Not everyone who starts college winds up finishing it and walking away with a degree. You might come up with a great business idea midway through your studies and leave school to pursue that venture. Or you might have a different reason for abandoning college. But regardless of why you're dropping out of school, if you've already taken out student loans, leaving college could put you in a situation where you're forced to start paying them back sooner than expected.
How dropping out of college impacts your loans
Most student loans come with a grace period -- a period of time following your studies during which you don't have to start paying them back. With federal loans, that grace period is six months long. With private loans, it's often six months long as well, though there are no preset regulations, so you'll need to check with your lender to see what your loan agreement entails.
Grace periods are generally triggered once you're no longer enrolled in college. As such, if you drop out of school midway through and don't enroll for an upcoming semester, you'll begin your grace period. Once that period ends, you'll need to start repaying the loans you took out.
Keep in mind that unless you took out federal subsidized loans, your student debt will continue to accrue interest during your grace period. So if you're dropping out of college to start working immediately, it's beneficial to start chipping away at that debt as soon as possible.
Will dropping out of college make it harder to repay your loans?
If you're dropping out of college to pursue a lucrative business opportunity or to work full-time at a job with a decent salary, then paying off your student debt may not be all that difficult -- or at least no more difficult than it would be for the typical college grad who finishes school and gets a job. But remember, statistically speaking, job seekers with college degrees tend to score higher salaries than those without degrees. If you're not able to lock in a decent wage following your studies, you might struggle to repay your debt.

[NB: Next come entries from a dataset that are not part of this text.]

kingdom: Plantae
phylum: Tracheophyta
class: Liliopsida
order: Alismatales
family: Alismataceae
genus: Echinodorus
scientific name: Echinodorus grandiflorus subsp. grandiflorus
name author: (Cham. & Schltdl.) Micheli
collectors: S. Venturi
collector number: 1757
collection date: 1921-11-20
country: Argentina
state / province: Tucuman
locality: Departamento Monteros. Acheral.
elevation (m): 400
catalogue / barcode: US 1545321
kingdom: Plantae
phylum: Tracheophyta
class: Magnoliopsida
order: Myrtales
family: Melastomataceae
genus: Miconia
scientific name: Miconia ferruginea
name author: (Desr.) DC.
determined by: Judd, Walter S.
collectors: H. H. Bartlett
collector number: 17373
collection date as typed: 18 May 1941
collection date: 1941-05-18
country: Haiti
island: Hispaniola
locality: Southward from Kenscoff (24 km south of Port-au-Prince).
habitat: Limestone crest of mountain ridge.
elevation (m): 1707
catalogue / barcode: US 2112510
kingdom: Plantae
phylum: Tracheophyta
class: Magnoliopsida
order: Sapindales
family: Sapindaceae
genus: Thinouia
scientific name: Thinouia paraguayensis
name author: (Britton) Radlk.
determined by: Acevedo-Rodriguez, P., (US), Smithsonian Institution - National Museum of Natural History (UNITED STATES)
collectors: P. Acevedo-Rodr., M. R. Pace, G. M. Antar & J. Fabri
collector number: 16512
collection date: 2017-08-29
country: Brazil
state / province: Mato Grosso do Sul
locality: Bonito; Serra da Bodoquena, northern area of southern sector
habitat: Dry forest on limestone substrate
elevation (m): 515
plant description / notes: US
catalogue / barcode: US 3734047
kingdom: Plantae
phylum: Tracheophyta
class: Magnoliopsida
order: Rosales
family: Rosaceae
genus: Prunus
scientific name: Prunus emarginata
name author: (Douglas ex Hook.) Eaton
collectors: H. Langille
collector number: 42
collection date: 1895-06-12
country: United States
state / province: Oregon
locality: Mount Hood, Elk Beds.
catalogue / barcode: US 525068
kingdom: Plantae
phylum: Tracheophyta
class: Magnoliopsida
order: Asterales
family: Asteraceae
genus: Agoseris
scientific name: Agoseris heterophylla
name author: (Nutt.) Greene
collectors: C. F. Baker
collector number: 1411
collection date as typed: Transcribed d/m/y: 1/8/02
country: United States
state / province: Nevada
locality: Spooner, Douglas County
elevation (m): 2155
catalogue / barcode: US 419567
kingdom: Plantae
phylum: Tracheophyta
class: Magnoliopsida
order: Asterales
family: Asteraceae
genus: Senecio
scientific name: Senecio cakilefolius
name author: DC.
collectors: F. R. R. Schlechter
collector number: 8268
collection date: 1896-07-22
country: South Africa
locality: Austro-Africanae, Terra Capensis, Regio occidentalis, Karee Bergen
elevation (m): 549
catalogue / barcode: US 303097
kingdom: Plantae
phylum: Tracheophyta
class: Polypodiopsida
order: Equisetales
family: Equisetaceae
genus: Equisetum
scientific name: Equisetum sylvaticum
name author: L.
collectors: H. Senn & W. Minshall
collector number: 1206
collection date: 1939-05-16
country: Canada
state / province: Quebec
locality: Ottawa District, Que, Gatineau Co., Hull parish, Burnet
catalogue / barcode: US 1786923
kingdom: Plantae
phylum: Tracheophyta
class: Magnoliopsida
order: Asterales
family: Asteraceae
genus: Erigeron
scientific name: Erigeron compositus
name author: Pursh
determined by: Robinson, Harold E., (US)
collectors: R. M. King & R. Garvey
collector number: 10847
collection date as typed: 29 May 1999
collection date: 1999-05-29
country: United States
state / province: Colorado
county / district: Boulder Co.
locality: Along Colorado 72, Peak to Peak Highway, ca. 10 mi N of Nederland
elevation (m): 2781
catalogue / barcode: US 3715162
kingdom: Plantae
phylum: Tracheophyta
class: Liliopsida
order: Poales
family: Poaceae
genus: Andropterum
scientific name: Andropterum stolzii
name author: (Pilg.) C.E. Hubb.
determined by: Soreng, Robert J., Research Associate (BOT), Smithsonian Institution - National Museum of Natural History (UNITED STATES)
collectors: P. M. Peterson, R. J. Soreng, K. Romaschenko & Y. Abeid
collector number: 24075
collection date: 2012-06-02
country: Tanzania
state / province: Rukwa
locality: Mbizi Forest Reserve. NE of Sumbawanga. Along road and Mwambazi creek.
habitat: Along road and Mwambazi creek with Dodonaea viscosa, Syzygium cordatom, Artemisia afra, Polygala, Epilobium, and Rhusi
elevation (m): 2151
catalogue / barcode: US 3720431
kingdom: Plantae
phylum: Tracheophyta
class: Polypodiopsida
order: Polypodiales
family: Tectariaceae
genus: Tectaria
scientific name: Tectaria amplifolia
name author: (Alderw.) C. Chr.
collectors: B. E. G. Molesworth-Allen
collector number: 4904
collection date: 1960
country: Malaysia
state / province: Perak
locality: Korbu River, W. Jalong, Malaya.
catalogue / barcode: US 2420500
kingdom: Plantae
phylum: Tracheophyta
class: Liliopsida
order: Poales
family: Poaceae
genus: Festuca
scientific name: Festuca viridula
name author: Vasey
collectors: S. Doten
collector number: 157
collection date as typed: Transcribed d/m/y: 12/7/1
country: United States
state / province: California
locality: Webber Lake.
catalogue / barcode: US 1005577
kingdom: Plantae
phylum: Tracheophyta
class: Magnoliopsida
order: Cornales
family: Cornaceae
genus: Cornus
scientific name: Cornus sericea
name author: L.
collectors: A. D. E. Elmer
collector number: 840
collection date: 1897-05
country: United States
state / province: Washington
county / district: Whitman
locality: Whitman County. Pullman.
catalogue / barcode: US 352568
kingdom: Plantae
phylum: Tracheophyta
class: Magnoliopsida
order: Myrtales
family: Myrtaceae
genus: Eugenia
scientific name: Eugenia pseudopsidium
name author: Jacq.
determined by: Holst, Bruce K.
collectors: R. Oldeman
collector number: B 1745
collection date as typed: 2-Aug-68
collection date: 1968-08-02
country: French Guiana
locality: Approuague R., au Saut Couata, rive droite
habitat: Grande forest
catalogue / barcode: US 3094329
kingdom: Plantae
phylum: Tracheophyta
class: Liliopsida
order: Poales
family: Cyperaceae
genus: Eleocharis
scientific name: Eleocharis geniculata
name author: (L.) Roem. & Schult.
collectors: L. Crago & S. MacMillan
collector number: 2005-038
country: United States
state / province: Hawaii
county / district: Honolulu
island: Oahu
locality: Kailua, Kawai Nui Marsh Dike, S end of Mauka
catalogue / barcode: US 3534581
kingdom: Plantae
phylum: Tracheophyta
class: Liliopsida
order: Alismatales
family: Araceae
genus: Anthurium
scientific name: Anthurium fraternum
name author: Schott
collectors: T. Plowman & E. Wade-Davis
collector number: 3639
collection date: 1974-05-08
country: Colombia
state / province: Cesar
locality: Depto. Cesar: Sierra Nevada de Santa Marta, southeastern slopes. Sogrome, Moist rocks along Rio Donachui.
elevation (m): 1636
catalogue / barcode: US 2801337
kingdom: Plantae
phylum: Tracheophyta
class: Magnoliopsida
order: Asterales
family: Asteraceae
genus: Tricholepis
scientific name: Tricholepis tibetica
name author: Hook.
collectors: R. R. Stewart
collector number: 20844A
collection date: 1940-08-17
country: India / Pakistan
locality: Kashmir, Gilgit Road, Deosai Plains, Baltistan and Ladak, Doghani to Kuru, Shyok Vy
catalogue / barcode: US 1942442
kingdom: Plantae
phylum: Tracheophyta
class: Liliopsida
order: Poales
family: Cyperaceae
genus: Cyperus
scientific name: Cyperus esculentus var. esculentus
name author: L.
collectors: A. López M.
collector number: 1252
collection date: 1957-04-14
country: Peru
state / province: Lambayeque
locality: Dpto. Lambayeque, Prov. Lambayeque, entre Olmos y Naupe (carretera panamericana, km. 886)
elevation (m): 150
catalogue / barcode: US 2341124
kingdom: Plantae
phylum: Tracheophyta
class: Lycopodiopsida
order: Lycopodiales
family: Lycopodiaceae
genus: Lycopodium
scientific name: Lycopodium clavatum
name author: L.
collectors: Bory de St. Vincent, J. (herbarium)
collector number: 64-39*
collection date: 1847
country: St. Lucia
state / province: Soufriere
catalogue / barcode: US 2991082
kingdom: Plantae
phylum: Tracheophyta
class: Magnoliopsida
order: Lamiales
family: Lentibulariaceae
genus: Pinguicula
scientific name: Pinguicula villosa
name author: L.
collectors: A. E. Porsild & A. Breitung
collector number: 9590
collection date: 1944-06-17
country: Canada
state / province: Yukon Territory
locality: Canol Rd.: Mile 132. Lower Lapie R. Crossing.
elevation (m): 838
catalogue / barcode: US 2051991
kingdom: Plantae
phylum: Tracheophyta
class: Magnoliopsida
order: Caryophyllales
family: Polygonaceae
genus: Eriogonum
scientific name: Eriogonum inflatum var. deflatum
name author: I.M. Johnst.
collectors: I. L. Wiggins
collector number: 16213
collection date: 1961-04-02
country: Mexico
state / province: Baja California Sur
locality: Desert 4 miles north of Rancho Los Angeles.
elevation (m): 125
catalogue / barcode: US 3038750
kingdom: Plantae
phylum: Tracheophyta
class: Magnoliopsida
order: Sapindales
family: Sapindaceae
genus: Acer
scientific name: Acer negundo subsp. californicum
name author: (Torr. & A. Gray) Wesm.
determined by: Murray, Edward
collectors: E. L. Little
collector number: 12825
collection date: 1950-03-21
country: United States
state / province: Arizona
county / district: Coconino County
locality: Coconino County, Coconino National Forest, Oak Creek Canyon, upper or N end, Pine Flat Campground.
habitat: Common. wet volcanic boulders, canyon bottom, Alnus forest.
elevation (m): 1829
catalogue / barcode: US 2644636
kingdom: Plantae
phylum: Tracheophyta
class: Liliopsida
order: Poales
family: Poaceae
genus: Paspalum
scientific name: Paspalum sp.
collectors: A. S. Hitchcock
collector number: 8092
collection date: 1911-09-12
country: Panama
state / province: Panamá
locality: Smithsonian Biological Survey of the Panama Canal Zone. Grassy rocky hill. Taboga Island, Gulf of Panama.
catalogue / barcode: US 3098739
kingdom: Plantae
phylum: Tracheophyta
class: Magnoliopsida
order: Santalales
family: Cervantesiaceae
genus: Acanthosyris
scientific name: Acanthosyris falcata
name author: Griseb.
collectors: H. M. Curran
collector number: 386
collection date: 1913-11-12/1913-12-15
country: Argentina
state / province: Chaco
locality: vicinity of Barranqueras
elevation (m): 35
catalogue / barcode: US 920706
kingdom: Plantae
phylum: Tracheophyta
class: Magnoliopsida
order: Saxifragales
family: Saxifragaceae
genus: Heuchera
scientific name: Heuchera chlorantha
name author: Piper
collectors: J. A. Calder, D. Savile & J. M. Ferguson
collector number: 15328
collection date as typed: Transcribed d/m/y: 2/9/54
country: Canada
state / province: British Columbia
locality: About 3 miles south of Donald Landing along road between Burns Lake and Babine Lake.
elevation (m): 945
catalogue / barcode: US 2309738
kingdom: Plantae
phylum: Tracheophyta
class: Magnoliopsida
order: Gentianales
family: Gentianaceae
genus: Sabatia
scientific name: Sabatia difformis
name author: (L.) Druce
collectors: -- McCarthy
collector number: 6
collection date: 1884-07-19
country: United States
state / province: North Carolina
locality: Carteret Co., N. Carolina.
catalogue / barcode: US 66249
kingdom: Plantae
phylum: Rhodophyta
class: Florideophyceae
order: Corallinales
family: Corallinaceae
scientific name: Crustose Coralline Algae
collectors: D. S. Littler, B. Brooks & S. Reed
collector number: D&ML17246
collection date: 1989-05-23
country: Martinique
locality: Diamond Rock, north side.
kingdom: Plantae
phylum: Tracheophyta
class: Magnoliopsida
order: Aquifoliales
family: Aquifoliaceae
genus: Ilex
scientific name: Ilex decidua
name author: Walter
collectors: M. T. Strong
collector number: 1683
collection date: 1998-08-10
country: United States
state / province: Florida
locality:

If that's the case, your best bet is to make that debt as affordable as possible. If you took out federal loans, you can see about getting on an income-driven repayment plan, which will recalculate your monthly student debt payments as a reasonable percentage of your income. If you took out private loans, you can try negotiating with your lender for a lower interest rate to make your debt less expensive. And if that doesn't work, there's also the option to refinance to a new student loan with a lower interest rate.
Either way, make sure to stay on top of your student loans to avoid a scenario where you wind up defaulting. Once that happens, you face a host of negative consequences, from wage garnishment to long-term damage to your credit score. Unfortunately, student loan borrowers who don't wind up with a degree are three times more likely to default on their debt than borrowers who complete their studies, so make every effort to avoid becoming part of that statistic.
That's one reason to think long and hard about your decision to drop out of college. You may find that you're able to complete your degree by switching majors, adjusting your schedule, or taking a little time off to work and saving money to ease the financial burden. If you can, you'll be able to benefit from the higher salary you'll likely earn after the fact.